• PROBLEMS AND TASKS:
a - Repeat word for word the part of the countryside walk account below, starting at "I woke early" and ending at "lay before it.".
b - Pick up the countryside walk account below after its last sentence and continue writing it.

• QUOTED PASSAGE:
====
I woke early and walked around the 3 mile rural block after breakfast. It was warm and still. With the wind turbines slowly grinding to halt beyond the hill. Several hares explored the asphalt ways before slipping out of sight back into the crops. It is a strange concept that the crops hide such enormous numbers of wildlife.  Many of which live out their lives completely unseen.

I was assaulted by birdsong at every step and equally delighted by the huge variety of grasses and wild flowers on show. The variation in crops is becoming ever more noticeable. Even my weak sense of smell could not ignore the sweetness of freshly cut hay and the childhood memories growing up in the unspoilt British countryside. That was before the Earth was invaded by alien traffic, of course. It took only two or three years in the 1960s to lay waste to all which lay before it.

The gentle Danish landscape has sensitized me to variations in contour. The arrangement of folds and woods catching my eye and demanding another photograph. To add to my already vast collection.  I love the way the farmer's spray tracks can lead the eye into the distance. The combination of artifice and accident of line adding their own, unique charm to the heavily cultivated landscape. Much of it No Man's Land, so that it might as well be heavily mined as far as public access is concerned.
====
• RECORDED DATA:
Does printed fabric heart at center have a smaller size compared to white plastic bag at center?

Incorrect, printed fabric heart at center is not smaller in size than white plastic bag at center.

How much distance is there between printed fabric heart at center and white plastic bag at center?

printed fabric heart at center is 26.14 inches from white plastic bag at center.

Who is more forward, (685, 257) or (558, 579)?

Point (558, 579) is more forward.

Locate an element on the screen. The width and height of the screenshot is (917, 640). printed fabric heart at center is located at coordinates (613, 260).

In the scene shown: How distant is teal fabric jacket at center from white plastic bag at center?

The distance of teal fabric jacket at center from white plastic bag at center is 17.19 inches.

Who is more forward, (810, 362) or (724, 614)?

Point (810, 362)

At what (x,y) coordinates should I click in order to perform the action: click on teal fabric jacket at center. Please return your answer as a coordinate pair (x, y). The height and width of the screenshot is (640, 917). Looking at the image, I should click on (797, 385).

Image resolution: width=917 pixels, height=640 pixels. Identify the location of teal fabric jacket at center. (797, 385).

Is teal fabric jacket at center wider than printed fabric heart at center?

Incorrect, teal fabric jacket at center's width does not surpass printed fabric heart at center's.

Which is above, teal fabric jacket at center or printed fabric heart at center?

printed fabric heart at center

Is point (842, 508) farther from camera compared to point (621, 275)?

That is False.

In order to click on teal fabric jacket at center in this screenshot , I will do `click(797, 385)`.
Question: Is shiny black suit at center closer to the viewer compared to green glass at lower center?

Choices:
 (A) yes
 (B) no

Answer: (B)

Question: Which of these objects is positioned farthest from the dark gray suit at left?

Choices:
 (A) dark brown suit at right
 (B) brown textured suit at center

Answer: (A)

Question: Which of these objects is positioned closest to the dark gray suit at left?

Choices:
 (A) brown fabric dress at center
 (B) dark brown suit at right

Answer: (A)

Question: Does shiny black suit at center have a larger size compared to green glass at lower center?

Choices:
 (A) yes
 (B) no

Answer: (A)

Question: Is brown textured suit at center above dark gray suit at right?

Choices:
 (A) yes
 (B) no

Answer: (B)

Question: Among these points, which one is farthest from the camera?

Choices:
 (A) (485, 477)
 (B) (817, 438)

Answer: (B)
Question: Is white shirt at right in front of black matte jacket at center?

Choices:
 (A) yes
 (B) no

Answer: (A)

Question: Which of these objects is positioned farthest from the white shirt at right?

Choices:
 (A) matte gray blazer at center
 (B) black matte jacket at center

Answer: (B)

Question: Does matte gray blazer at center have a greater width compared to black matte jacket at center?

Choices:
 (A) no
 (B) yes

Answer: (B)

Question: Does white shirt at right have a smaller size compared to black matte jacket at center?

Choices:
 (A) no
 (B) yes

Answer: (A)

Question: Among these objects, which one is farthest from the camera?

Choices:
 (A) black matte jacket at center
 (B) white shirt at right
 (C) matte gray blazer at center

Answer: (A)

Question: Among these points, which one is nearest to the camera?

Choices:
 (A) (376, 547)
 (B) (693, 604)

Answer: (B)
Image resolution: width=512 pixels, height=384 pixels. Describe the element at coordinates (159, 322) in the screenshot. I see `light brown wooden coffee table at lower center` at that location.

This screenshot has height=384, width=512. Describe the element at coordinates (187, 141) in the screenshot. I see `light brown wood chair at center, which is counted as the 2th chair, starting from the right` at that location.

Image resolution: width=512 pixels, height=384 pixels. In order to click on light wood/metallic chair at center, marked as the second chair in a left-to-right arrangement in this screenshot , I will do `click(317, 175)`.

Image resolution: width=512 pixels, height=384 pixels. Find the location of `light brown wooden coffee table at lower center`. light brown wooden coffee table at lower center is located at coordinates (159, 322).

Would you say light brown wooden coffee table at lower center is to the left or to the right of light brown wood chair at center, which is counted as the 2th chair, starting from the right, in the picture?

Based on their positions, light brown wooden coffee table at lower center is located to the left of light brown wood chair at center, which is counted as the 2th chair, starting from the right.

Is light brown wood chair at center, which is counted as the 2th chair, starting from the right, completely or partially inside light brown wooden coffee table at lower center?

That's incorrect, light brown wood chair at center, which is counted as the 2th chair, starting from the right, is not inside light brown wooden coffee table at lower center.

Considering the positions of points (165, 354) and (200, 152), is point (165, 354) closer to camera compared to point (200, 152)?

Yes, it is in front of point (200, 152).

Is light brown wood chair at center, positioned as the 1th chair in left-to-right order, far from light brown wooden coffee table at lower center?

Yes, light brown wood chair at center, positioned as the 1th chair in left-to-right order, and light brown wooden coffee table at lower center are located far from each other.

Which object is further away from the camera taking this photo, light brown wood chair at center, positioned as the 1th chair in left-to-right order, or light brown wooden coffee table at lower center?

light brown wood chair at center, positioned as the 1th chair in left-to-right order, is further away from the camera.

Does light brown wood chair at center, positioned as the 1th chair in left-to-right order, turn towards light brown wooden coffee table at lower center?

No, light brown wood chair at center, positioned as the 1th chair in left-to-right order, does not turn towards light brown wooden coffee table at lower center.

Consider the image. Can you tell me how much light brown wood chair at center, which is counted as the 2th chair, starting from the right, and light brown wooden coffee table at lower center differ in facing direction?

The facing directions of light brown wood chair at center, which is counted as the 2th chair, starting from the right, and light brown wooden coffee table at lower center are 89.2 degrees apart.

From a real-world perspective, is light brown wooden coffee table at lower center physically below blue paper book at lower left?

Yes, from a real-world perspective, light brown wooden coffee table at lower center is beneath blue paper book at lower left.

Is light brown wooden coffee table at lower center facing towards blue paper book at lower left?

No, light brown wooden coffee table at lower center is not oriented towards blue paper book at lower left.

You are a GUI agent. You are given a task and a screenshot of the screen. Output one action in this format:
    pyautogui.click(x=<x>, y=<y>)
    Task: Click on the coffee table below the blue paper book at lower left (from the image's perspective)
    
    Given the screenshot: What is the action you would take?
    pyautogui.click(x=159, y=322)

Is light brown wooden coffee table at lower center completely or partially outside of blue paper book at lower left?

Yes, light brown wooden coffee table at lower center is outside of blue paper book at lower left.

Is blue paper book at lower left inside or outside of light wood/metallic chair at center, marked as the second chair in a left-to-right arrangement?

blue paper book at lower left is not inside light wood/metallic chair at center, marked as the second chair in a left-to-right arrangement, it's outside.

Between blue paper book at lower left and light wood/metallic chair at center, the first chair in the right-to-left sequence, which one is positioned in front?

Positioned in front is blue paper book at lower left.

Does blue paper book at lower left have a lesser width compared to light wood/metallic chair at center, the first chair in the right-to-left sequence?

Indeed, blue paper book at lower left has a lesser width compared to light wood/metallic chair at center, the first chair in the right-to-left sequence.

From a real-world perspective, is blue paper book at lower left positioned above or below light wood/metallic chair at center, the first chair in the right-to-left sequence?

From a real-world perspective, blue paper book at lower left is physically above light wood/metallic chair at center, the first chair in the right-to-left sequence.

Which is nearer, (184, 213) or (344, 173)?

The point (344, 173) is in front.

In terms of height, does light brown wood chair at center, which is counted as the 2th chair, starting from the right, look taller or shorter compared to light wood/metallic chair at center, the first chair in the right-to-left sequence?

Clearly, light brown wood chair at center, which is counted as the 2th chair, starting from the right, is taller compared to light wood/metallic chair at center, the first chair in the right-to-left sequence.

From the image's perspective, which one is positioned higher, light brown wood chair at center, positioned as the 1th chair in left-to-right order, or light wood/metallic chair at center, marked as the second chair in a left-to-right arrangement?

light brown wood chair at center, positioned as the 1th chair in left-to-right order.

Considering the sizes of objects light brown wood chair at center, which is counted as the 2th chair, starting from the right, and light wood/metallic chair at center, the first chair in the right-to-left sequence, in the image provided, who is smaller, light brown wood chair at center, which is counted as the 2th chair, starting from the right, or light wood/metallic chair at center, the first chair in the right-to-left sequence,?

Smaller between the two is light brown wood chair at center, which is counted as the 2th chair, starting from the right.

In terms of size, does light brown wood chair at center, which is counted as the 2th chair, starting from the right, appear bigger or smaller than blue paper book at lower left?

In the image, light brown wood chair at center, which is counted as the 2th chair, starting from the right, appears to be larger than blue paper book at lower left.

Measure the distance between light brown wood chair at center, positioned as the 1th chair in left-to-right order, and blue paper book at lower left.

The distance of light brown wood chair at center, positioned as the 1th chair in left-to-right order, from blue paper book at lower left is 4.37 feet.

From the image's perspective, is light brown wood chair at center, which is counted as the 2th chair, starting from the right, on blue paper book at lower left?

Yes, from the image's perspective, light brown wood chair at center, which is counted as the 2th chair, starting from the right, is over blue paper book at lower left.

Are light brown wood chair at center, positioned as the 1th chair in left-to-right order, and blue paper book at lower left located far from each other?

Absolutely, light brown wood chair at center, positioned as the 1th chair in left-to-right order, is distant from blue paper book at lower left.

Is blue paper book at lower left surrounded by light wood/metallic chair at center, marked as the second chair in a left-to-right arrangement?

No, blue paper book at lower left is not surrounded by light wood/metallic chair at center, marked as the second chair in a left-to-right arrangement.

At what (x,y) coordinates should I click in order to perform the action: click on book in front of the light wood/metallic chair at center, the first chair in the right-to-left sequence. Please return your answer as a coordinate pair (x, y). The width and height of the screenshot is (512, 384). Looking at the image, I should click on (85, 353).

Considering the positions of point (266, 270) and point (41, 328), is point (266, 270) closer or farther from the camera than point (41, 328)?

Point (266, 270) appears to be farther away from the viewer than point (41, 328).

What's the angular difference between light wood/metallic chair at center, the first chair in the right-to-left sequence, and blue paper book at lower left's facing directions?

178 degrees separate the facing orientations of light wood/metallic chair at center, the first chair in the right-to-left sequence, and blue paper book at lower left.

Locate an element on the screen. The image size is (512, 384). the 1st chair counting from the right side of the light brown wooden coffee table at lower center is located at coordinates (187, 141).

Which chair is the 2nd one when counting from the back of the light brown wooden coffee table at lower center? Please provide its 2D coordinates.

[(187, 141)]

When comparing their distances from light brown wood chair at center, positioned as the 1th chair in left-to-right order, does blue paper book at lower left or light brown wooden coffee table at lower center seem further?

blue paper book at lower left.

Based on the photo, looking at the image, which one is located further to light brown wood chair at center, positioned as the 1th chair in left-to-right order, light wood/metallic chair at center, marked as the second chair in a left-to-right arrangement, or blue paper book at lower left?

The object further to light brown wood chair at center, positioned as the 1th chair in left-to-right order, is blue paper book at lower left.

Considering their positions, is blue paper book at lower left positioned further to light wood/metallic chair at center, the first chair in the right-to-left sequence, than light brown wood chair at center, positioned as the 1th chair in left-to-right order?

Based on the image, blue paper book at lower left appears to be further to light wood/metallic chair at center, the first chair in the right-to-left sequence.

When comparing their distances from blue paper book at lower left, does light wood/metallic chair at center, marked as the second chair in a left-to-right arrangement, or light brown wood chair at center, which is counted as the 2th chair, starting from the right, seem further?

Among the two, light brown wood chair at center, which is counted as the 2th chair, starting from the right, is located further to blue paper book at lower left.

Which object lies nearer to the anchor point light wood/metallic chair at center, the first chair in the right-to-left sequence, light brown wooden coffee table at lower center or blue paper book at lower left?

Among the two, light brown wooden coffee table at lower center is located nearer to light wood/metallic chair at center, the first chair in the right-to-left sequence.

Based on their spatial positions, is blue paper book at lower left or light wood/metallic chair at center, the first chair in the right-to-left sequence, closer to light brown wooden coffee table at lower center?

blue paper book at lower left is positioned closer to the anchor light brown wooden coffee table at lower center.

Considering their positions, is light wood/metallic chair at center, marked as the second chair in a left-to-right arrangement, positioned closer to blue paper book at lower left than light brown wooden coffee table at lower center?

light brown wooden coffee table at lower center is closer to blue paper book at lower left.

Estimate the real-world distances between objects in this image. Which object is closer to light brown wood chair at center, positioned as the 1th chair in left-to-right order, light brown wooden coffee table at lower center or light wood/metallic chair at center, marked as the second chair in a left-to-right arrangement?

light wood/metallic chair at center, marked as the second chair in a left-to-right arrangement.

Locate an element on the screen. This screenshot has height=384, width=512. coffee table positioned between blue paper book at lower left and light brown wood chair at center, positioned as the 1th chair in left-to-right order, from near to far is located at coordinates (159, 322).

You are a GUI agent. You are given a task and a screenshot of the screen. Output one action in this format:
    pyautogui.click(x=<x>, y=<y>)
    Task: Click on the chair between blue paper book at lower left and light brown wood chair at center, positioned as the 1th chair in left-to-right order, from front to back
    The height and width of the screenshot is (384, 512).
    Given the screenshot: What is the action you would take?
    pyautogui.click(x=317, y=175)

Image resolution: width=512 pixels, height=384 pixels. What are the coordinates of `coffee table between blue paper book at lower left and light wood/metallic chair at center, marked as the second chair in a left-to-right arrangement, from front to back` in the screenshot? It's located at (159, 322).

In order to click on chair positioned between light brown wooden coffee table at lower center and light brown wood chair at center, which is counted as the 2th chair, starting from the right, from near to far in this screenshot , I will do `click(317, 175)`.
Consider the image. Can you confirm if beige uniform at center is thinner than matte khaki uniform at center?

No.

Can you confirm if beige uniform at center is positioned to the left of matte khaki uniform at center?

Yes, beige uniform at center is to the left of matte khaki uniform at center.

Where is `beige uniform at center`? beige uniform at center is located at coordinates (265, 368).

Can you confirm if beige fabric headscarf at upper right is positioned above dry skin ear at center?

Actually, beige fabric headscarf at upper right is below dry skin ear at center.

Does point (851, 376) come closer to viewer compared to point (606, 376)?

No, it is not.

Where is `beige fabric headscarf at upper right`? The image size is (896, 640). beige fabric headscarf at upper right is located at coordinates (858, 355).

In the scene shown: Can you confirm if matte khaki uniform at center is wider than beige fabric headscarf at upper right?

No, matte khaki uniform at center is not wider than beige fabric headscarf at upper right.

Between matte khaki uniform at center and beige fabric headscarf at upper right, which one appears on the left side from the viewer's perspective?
====
• EXERCISE RESULTS:
a -
I woke early and walked around the 3 mile rural block after breakfast. It was warm and still. With the wind turbines slowly grinding to halt beyond the hill. Several hares explored the asphalt ways before slipping out of sight back into the crops. It is a strange concept that the crops hide such enormous numbers of wildlife.  Many of which live out their lives completely unseen.

I was assaulted by birdsong at every step and equally delighted by the huge variety of grasses and wild flowers on show. The variation in crops is becoming ever more noticeable. Even my weak sense of smell could not ignore the sweetness of freshly cut hay and the childhood memories growing up in the unspoilt British countryside. That was before the Earth was invaded by alien traffic, of course. It took only two or three years in the 1960s to lay waste to all which lay before it.

b -
Denmark has never enjoyed the revolution of access brought about by ramblers and walkers in the UK. The Danish farmers are supposed to leave corridors beside hedges and waterways but the rules might as well be written in Old Martian. Old, forgotten pathways are lost to the constant increase in field sizes. As smaller farms fail to find anyone to pay the taxes to inherit the losing battle against vast prairies, factory farming and giant mechanization. I know of only three public paths from memory in all my tens of thousands of miles of travels over the length and breadth of Fyn. Only two of which are marked as such. Though it has to be said that most privately owned woods and forests offer freedom to wander on existing paths. It has just reached 78.3F [26C] at 4pm in the shade. It is windier now and I'm still hoping for a ride.

I finally left at 4.30pm, only realizing I had forgotten to buy bread when I was half way home. I was passed by two different cyclists making it look completely effortless as they passed me at +10mph. You can't be a cyclist without cycling often enough and far enough to call yourself a cyclist. Not when you are a tricyclist and carrying shopping as well. If the shopping bags were any larger I would make a very good tortoise. Nine miles.